▶ **PASSAGE FOR REVIEW**
* * *

Superman’s secret identity is the opposite of convention

Also,

“And you are Mr…”
“Doctor.”
“Mr. Doctor?”
“It’s Strange!”
“Who am I to judge?”

Think about how guarded Supes and Bats and Spidey were. “Keeping secret identities” was so ingrained into the “super hero mythos” that the end of the first Iron Man movie was a huge surprise…

Oh, looks like it was to the director as well:

Robert Downey Jr. Improvised the Original ‘Iron Man’ Twist Ending

Well, to be fair, IIRC, it wasn’t their idea. It was eventually revealed to be a convoluted scheme by an anti-mutant human supremacist who was pretending to be a pro-mutant human ally to get them to pretend to be anti-mutant humans while secretly acting as pro-human mutants, but manipulating the pro-human mutants into actually acting as anti-mutant humans. Or something. And when they found out, they did berate themselves for going along with the scheme in the first place.

I always thought that was a pretty offbeat idea for a secret identity to begin with; if, for the sake of argument, it works, then - what? “Okay, I get that you have a grudge against Iron Man, but why take it out on me? I’m just the guy who tells him what to do, and pays him to do it!”

* * *

▶ **RECORDED DATA**
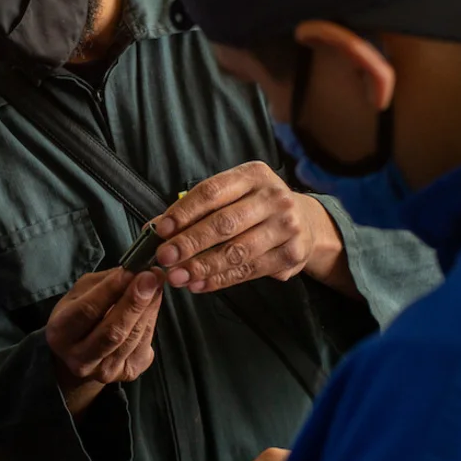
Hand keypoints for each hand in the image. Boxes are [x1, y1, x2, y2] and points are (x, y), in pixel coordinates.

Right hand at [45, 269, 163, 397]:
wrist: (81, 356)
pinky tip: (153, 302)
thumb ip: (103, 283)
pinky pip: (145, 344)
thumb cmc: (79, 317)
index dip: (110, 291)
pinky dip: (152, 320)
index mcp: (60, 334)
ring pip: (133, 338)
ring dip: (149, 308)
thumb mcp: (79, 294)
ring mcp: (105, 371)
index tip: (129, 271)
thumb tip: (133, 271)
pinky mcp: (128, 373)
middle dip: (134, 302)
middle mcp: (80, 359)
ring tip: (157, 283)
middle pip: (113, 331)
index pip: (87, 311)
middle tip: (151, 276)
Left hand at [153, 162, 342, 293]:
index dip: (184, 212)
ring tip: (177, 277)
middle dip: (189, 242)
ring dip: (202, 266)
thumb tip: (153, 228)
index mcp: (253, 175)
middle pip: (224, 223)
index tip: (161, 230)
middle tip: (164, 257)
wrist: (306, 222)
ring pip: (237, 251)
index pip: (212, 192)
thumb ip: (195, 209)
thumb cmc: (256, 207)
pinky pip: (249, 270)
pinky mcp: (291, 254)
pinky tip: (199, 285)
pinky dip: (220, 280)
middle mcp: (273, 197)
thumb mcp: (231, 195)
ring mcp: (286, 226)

* * *

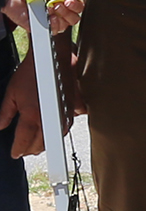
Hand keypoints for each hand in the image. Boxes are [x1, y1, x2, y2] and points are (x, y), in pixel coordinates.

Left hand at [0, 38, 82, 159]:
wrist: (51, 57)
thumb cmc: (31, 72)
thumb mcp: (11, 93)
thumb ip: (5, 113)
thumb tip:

* * *

▶ **TASK TO COMPLETE**
List the three superhero nicknames in the sentence of the secret identities post that begins "Think about how guarded." The material above comes from a different source than the text.

▶ **SOLVED EXERCISE**
Supes, Bats, Spidey